Task to complete – Within the records below, find each line that holds the string "between", then copy it.

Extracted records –
--- --- ---
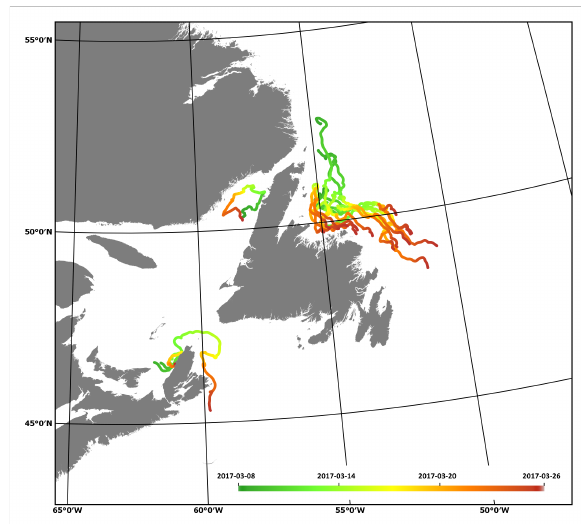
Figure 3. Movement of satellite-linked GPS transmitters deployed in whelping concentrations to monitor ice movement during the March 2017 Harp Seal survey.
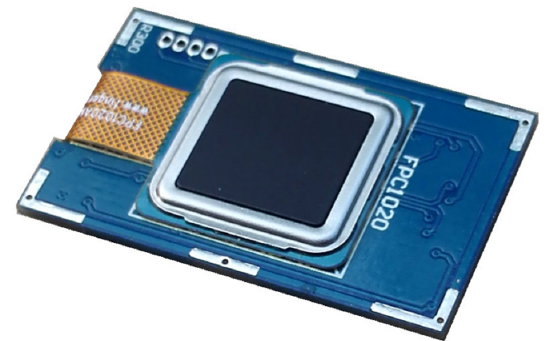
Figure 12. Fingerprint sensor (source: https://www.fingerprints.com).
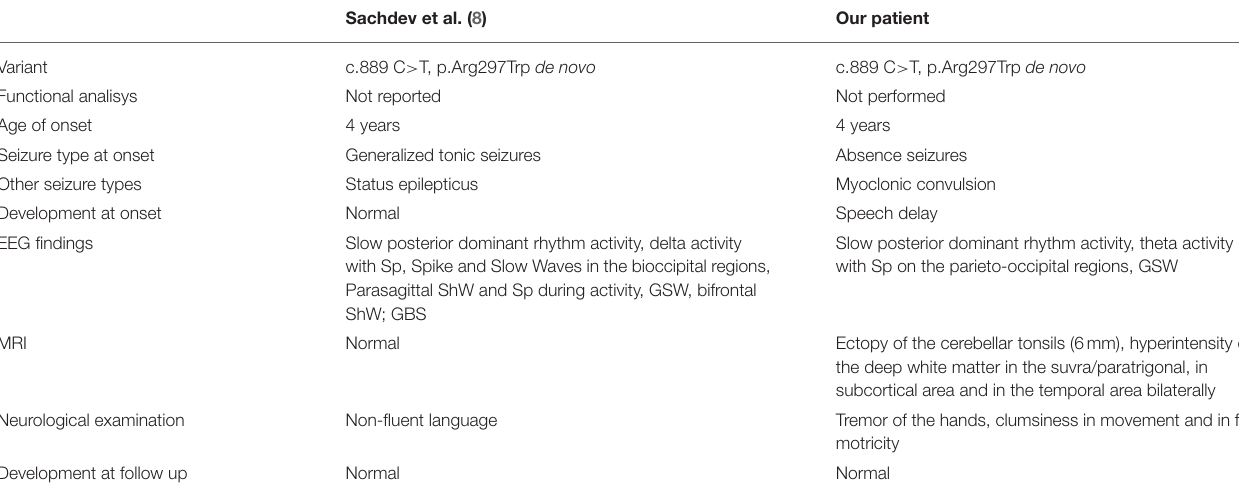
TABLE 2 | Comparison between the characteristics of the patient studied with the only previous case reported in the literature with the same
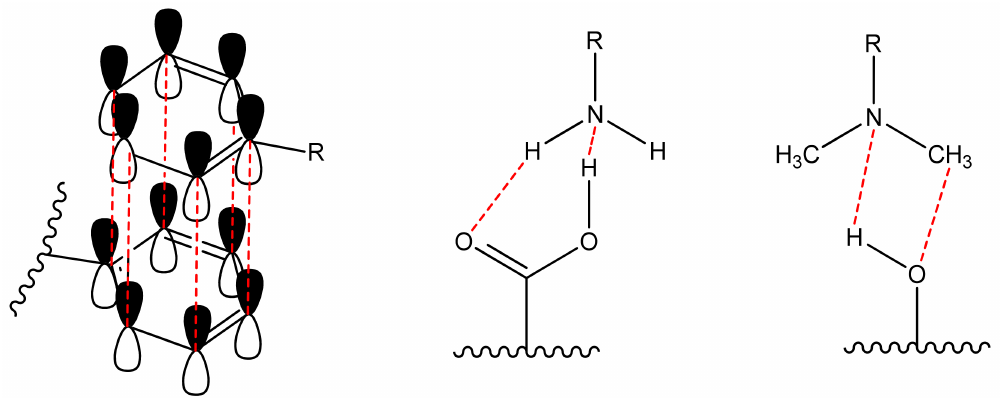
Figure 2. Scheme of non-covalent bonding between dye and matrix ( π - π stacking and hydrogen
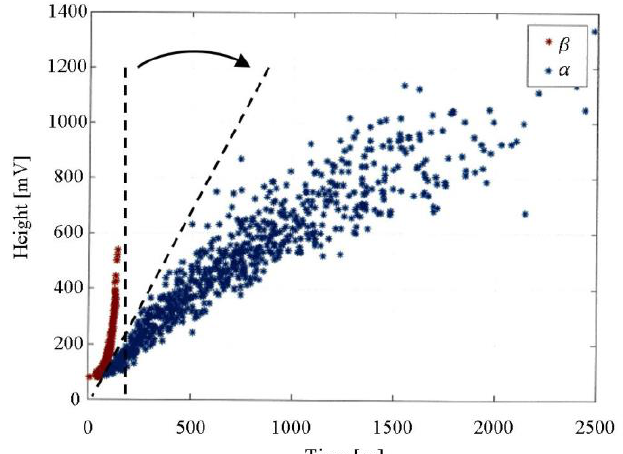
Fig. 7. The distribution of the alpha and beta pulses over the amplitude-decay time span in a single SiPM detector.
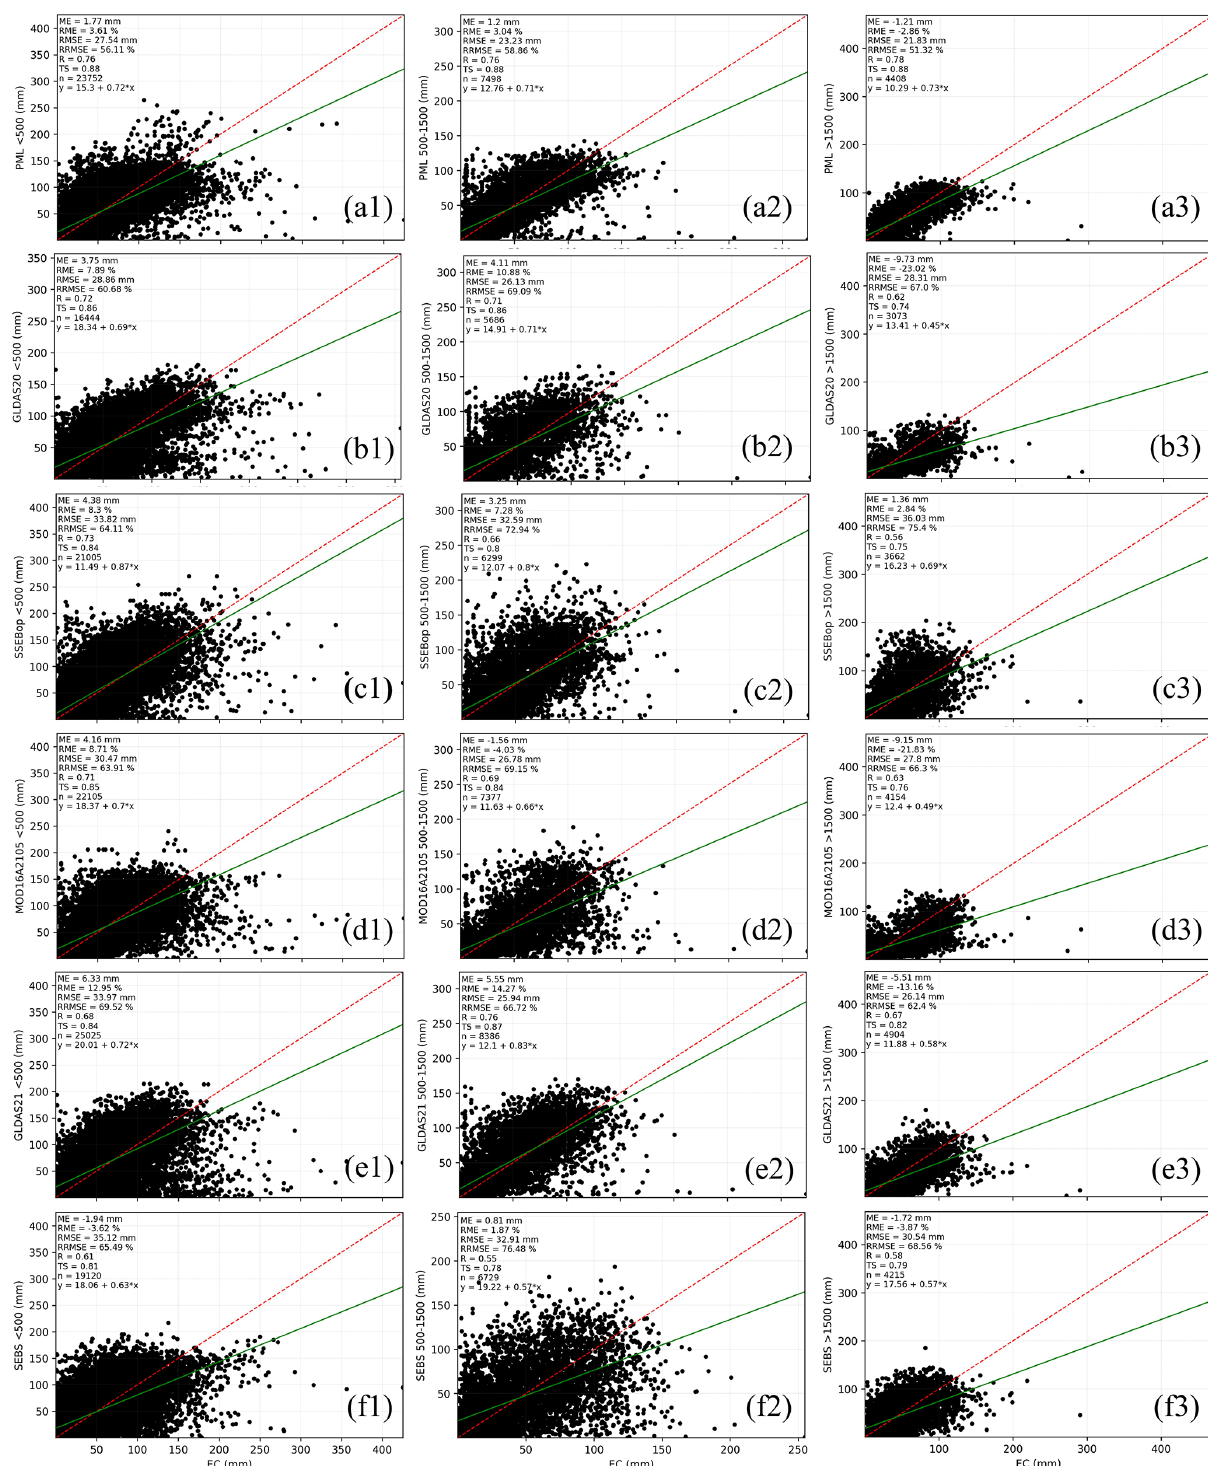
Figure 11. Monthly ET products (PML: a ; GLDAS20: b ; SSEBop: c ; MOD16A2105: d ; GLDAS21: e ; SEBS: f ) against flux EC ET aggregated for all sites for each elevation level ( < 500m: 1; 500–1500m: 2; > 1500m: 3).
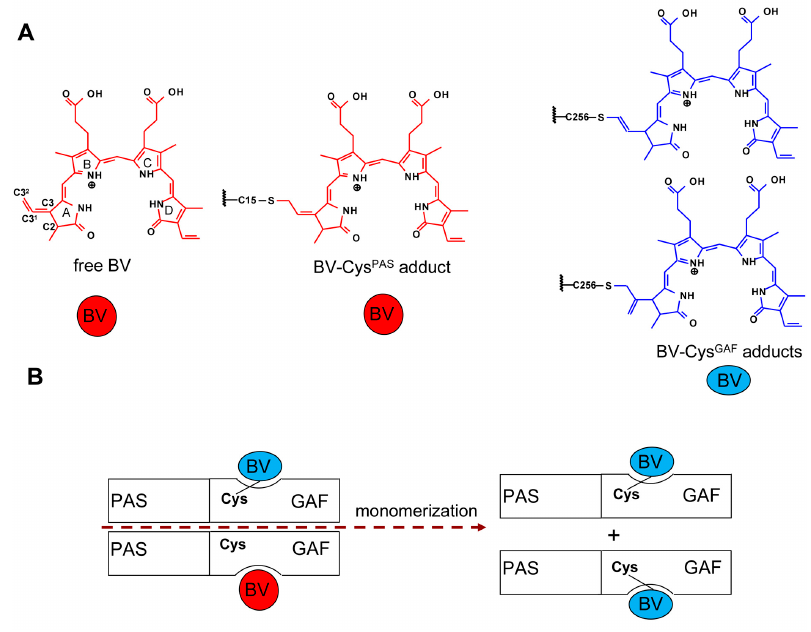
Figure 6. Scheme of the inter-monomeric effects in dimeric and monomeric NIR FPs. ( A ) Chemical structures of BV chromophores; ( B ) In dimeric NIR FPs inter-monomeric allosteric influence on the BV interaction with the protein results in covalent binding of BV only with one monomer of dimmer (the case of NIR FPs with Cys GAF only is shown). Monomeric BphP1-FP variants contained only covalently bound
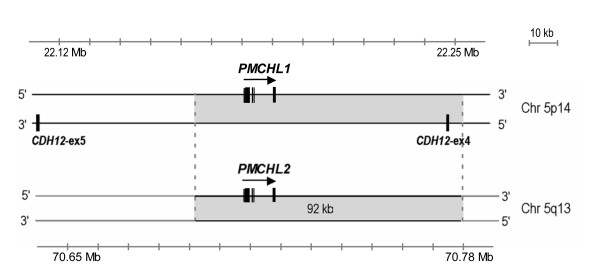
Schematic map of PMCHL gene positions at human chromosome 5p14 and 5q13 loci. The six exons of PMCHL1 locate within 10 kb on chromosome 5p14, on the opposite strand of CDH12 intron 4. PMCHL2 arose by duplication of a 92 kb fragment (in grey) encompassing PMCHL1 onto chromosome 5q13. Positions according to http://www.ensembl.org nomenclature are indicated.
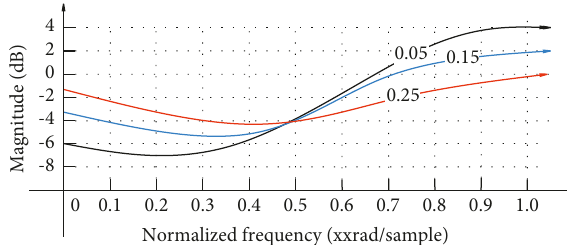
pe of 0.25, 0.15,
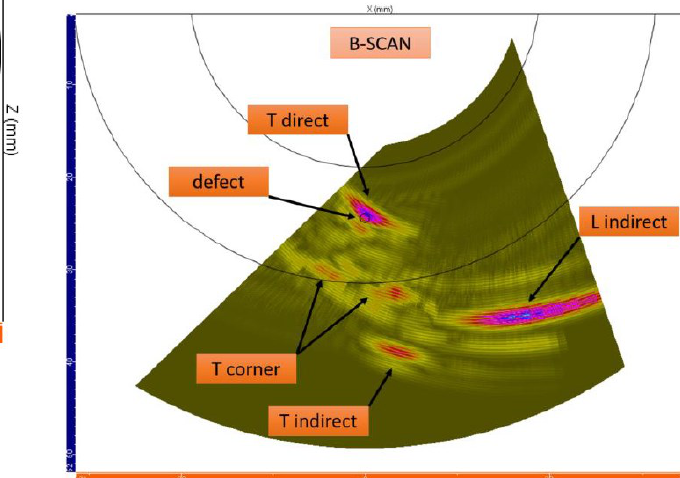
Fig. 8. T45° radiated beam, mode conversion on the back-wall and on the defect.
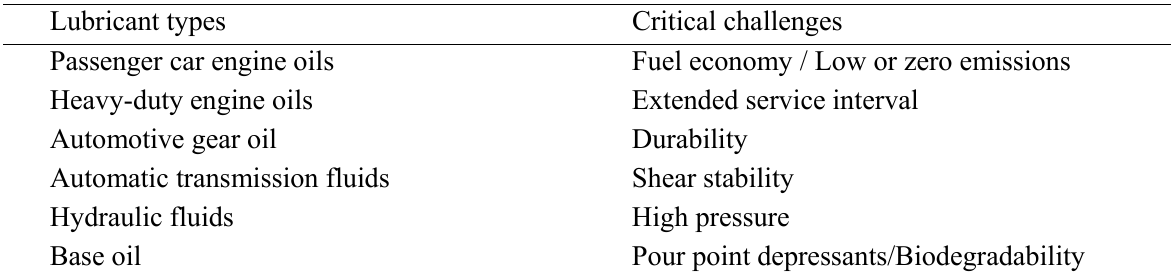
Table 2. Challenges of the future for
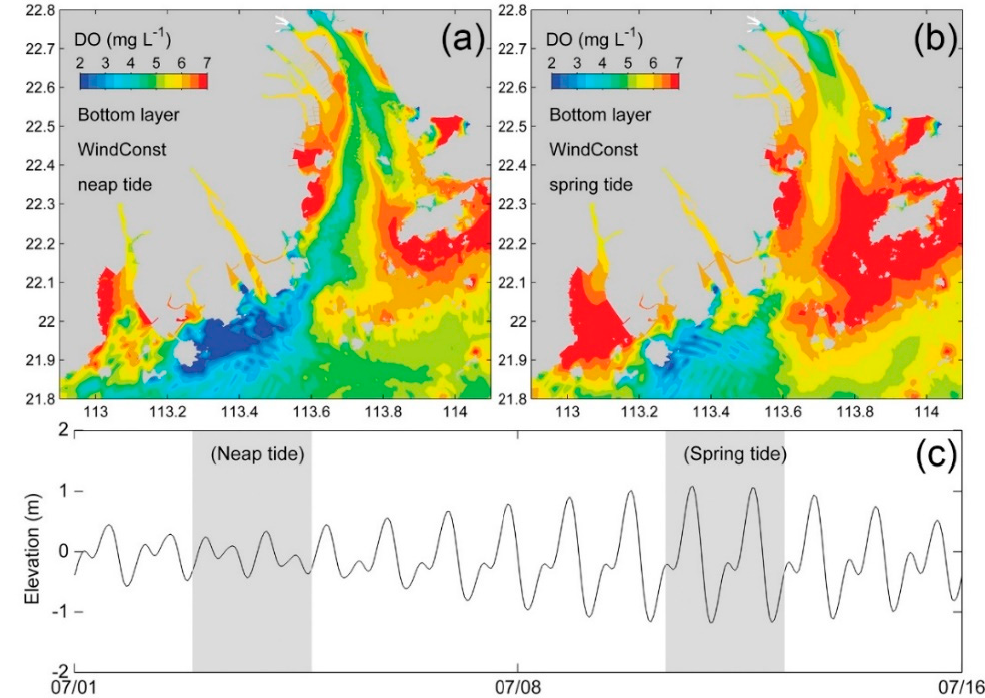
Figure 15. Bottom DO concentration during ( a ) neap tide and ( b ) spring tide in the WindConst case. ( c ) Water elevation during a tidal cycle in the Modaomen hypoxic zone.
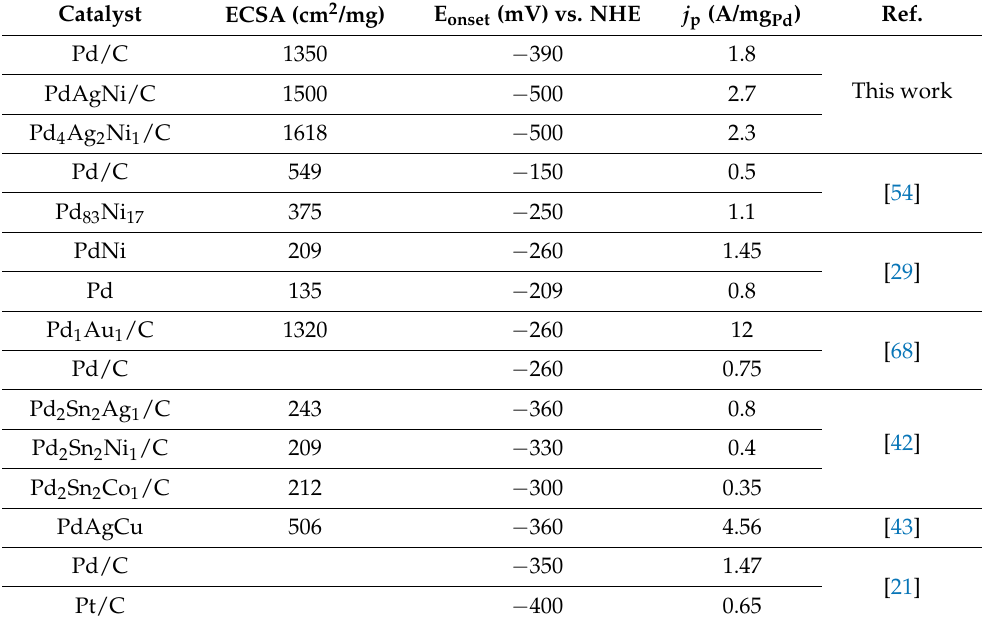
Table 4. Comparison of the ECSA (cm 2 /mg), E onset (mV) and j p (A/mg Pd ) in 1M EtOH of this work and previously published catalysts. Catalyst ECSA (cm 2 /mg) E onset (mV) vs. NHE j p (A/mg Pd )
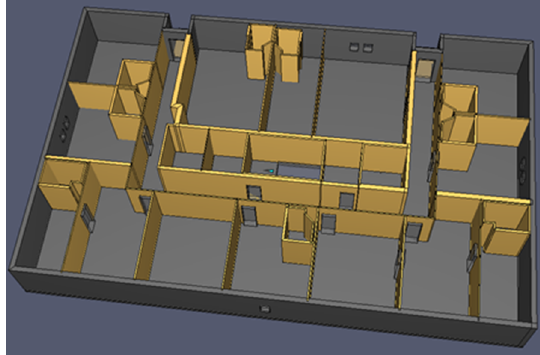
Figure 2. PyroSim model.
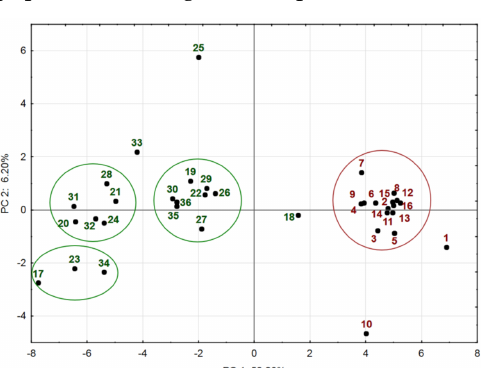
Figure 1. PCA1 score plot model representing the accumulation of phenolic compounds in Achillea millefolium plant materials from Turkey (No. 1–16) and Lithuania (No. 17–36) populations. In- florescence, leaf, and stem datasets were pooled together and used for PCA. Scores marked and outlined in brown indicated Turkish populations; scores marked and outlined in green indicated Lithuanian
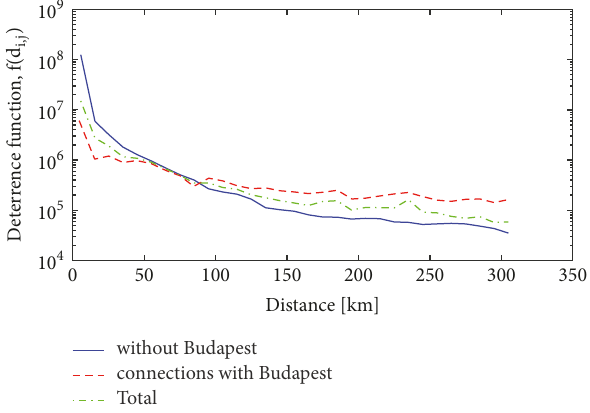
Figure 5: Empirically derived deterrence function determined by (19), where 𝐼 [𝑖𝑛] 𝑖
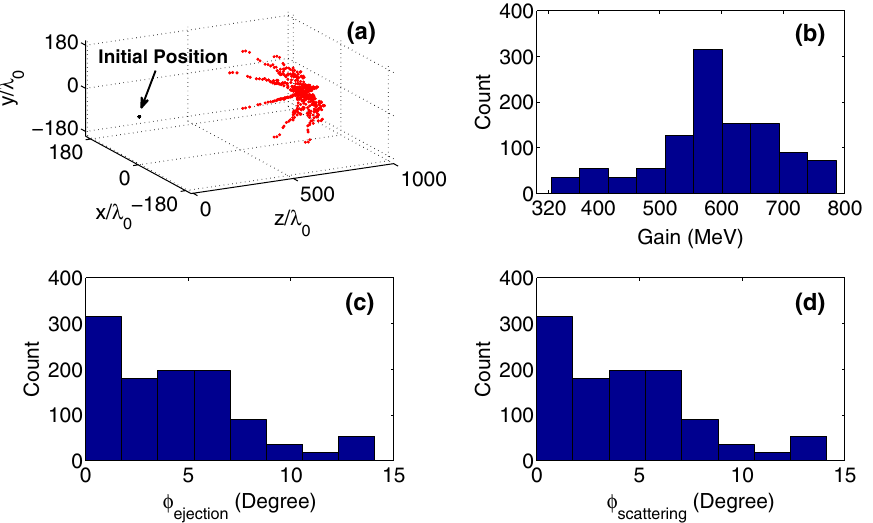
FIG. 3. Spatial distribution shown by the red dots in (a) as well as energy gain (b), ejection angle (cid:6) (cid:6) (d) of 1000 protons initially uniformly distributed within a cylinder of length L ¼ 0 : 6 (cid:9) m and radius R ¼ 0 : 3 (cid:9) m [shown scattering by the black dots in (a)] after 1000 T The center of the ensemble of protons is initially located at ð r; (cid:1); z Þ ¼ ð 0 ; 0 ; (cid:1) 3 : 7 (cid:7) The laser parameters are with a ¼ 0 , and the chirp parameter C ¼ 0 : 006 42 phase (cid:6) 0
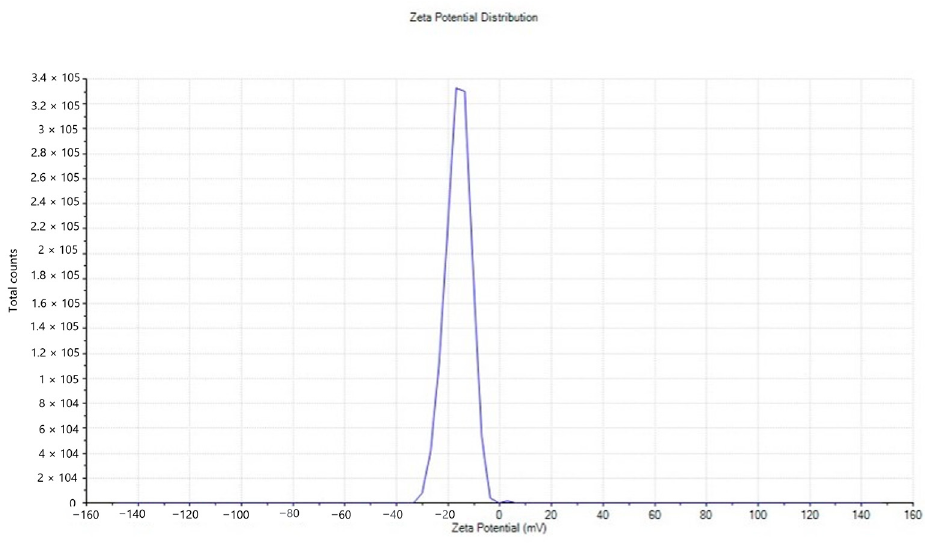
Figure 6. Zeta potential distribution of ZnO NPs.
--- --- ---
The completed task –
TABLE 2 | Comparison between the characteristics of the patient studied with the only previous case reported in the literature with the same
Figure 2. Scheme of non-covalent bonding between dye and matrix ( π - π stacking and hydrogen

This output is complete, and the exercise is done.